Tanto che molti si sono spinti a ipotizzare per gli Stati Uniti un futuro analogo alla distopia preconizzata dalla grande scrittrice canadese Margaret Atwood nel “Racconto dell’Ancella”.
Al contrario, le destre, anche estreme, in Europa non hanno questo tratto almeno da 20 anni.
L’ascesa di Marine Le Pen in Francia e Giorgia Meloni in Italia, addirittura di fatto fondatrici dei rispettivi partiti politici, dimostrano ampiamente che il maschilismo in questa destra regredisce.
Allargando ancora lo sguardo, possiamo facilmente notare degli aspetti ancora più curiosi che però nessuno sottolinea.
L’Unione Europea è oggi governata in maniera preponderante da donne (Von Der Leyen, Metsola e Lagarde).
Ancor più sorprendente è l’evidenza degli ultimi 40 anni.
I due premier europei che più hanno segnato il mondo negli ultimi 40 anni sono Margaret Thatcher e Angela Merkel.
Se sommiamo la Meloni e, in prospettiva, la nuova leader dei Conservatori inglesi (Kemi Badenoch), c’è qualcosa di più che una coincidenza.
Perché leader di genere femminile in Europa sono emerse solo nei partiti di destra?
E perché quasi tutte le formazioni nazionaliste di estrema destra nei grandi paesi sono guidate da donne?
Suggerisco alcune possibili spiegazioni:
a) La Russa & Co. sono segretamente impegnati in una congiura internazionalista femminista.
b) I partiti di sinistra sono segretamente maschilisti e retrogradi.

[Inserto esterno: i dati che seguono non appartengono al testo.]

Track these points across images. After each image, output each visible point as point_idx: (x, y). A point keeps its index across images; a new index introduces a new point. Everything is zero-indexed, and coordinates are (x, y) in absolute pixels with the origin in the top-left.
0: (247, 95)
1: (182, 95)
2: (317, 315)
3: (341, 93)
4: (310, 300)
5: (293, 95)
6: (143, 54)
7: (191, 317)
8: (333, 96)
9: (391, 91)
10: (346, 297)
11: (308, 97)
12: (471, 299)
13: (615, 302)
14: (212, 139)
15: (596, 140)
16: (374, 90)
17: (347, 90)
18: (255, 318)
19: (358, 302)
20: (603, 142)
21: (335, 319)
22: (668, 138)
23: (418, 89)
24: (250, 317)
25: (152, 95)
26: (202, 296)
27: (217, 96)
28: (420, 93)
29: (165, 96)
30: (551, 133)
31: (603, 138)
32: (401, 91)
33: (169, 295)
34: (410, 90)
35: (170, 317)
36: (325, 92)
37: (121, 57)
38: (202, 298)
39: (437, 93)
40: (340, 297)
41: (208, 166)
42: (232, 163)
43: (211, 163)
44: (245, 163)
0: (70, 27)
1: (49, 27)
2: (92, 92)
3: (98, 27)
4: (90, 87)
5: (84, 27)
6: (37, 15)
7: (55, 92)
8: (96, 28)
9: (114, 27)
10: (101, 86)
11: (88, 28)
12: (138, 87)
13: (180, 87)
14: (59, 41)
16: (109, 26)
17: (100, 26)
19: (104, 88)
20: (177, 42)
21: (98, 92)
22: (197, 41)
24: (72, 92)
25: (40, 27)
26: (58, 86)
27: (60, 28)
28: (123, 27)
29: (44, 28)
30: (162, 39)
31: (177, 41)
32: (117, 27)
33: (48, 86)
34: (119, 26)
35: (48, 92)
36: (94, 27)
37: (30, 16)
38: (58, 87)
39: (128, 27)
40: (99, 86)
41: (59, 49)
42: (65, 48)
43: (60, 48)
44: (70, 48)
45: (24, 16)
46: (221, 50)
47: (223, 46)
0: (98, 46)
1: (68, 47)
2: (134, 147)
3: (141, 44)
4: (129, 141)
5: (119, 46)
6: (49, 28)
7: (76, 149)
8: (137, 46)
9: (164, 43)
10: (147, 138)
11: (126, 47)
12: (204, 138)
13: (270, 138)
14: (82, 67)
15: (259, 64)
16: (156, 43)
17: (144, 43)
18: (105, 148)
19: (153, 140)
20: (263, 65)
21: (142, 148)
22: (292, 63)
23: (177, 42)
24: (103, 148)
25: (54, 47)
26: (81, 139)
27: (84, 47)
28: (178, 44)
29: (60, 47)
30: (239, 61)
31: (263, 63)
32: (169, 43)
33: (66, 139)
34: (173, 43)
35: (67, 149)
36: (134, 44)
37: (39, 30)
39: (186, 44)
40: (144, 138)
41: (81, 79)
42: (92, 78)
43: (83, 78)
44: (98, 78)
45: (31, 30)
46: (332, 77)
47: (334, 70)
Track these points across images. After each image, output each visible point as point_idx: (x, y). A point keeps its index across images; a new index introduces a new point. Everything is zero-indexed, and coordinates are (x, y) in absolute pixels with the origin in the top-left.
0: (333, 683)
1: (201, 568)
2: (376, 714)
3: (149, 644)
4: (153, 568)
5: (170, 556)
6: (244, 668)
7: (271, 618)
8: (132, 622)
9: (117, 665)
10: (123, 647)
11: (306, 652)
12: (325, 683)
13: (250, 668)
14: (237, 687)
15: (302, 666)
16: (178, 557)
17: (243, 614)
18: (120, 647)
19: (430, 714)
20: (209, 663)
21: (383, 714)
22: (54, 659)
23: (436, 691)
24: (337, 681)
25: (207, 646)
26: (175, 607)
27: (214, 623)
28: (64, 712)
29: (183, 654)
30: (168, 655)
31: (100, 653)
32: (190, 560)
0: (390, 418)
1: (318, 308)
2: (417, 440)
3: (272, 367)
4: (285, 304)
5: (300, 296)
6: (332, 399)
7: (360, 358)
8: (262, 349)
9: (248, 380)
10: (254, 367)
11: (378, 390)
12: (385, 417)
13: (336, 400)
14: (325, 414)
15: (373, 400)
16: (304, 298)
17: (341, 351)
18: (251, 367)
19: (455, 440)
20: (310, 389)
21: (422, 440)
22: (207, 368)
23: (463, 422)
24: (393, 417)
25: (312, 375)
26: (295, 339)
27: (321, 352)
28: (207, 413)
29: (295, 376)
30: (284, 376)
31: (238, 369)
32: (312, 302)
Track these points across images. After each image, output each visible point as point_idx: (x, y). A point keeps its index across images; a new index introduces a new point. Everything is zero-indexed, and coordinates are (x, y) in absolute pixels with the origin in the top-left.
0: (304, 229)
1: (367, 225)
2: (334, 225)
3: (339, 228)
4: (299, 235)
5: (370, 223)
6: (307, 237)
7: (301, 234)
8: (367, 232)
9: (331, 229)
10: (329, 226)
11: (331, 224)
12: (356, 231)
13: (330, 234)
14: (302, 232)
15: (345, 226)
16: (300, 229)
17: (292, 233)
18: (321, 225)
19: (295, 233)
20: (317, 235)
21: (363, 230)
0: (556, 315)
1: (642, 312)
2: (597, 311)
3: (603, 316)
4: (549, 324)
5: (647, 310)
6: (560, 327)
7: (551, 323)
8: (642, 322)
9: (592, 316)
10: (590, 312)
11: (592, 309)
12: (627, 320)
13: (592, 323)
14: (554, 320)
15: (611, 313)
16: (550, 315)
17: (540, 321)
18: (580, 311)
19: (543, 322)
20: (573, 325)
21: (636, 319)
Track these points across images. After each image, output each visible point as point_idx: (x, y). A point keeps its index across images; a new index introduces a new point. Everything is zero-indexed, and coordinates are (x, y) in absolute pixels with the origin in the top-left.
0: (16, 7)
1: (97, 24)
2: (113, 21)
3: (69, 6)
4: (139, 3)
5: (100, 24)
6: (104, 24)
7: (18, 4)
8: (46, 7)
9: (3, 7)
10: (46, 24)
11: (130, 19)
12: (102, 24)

c) La retorica e mentalità dello svantaggio e della compensazione hanno generato una mentalità della dipendenza, che impedisce la crescita di personalità davvero autonome e forti nelle formazioni di sinistra.
Tornando alla sinistra, alcuni degli aspetti della ideologia corrente non trovano corrispondenza nel sentimento popolare, anche per ragioni buonissime.
Una certa retorica su svantaggi immaginari va abbandonata, provoca irritazione, e la coesione nazionale va recuperata non tanto sul piano della spesa, ma sul piano dei valori, riaffermando con forza quelli dell’unità nazionale.